Under the act, providers would be eligible for billions of additional dollars in Medicare and Medicaid payments  beginning in 2011  to help reimburse them for the costs of purchasing and operating EHR systems. To receive the IT funds, they must demonstrate that they are meaningful users of the technology. Otherwise, they will incur significant payment penalties beginning in 2015.

Hospital IT leaders say CMS and ONC may be trying to accomplish too much, too soon.

"I am concerned about the pace of change required by the meaningful user requirements," says Marc Probst, Intermountain HealthCare's chief information officer in Salt Lake City, UT, and a member of the Health Information Technology Policy Committee, which contributed recommendations to CMS and ONC last year on defining meaningful use. "There are many hospitals, clinics and physician practices that may not be capable of achieving meaningful use" as defined by the proposed rule.
Unless hospitals are "well on their way to implementing an EHR solution, many may struggle with the technical and operational requirements," he says.

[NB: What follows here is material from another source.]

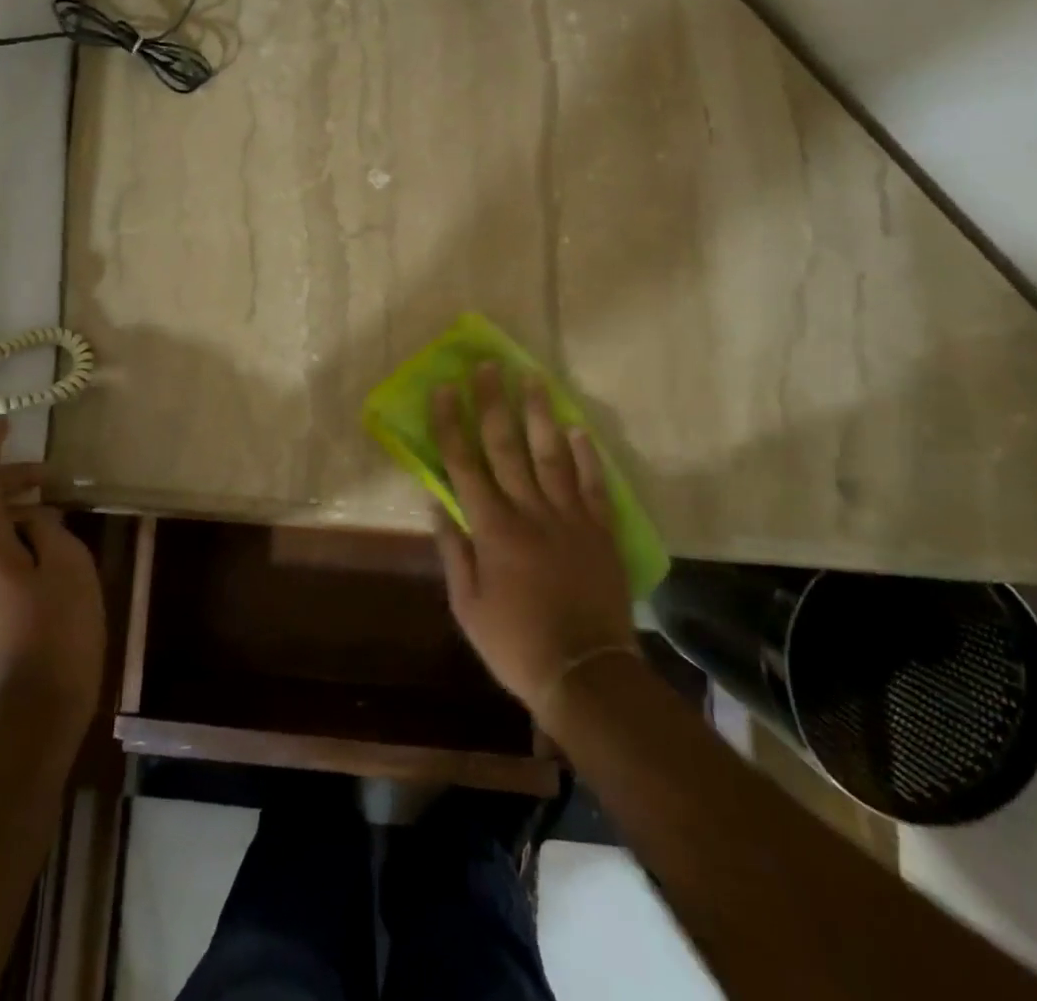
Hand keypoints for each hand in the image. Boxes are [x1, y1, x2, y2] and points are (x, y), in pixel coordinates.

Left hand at [0, 418, 106, 722]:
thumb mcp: (68, 566)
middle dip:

"It would have been nice if the standards addressed the different situations that organizations face, rather than a one approach for all," says Marc Gibbs, Crouse Hospital's chief information officer in Syracuse, NY. He observes that "these tight standards are being issued at a time when hospitals face major state and federal cutbacks in funding & and have little available funds to implement the changes these regulations were intended to achieve."

EHR payments can only be made to those providers who use in a "meaningful manner" EHR that has been "certified" by an organization recognized by ONC. The only exception to the meaningful user requirement is for eligible providers receiving initial EHR payments under Medicaid. Those Medicaid providers don't have to demonstrate meaningful use in the first year, but do in subsequent years.

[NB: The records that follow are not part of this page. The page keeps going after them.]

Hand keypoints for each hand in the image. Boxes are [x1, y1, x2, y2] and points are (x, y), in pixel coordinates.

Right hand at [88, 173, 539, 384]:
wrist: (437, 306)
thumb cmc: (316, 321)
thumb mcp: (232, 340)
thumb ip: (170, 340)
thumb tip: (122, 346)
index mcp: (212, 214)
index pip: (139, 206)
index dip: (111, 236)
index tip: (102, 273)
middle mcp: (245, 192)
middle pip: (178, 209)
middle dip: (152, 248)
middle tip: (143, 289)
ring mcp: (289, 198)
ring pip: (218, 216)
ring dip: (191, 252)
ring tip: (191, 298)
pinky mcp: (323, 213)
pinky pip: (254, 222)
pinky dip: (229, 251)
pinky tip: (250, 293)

CMS proposes three increasingly stringent stages of meaningful use criteria, with details of the first of the three stages covered by the regulations issued on Dec. 30. Stage 1 for 2011 and 2012 focuses on electronically capturing health information in a coded format, using that information to track clinical conditions and communicating that information for care coordination. It also calls for implementing clinical decision-support tools to facilitate disease and medication management and reporting clinical quality measures and public health information. There are 23 Stage 1 criteria for hospitals.

Under the proposed rule, hospitals are required to measure and attest that 10% of all orders placed by physicians, nurses and other authorized providers are entered into a computerized physician order entry (CPOE) system by 2011. The AHA notes that only about 30% of hospitals have implemented CPOE in at least one department. Hospitals also are required to count how many paper and electronic orders they process, which means setting up new and cumbersome collection systems, according to hospital IT officials.

Rural hospital leaders worry that the EHR rules will lead to a digital divide. "The bar has been set too high," says Louis Wenzlow, the Rural Wisconsin Health Cooperative's director of health information technology. The Wisconsin cooperative represents 35 rural hospitals, including 28 critical access hospitals.

"Disadvantaged providers at low stages of [EHR] adoption who especially need assistance will be much less likely to get help," says Wenzlow, adding that "CMS and ONC have structured the program in a way that will dramatically expand the digital divide between our country's EHR haves and have nots."

Others, like Cristina Thomas, Catholic Health Initiative's (CHI) vice president of clinical IT strategy in Denver, CO, are encouraged by the work done thus far. But she, too, cautions that the rules are "very ambitious, especially for an organization of the size, scope and complexity of CHI."

March 15 is the deadline to comment on the CMS and ONC rules, which were published in the Jan. 13 Federal Register.

The AHA has expressed concern that the regulations would seriously limit hospitals' access to federal heath IT funds, and plans to recommend a number of policy changes in its comments to CMS and ONC.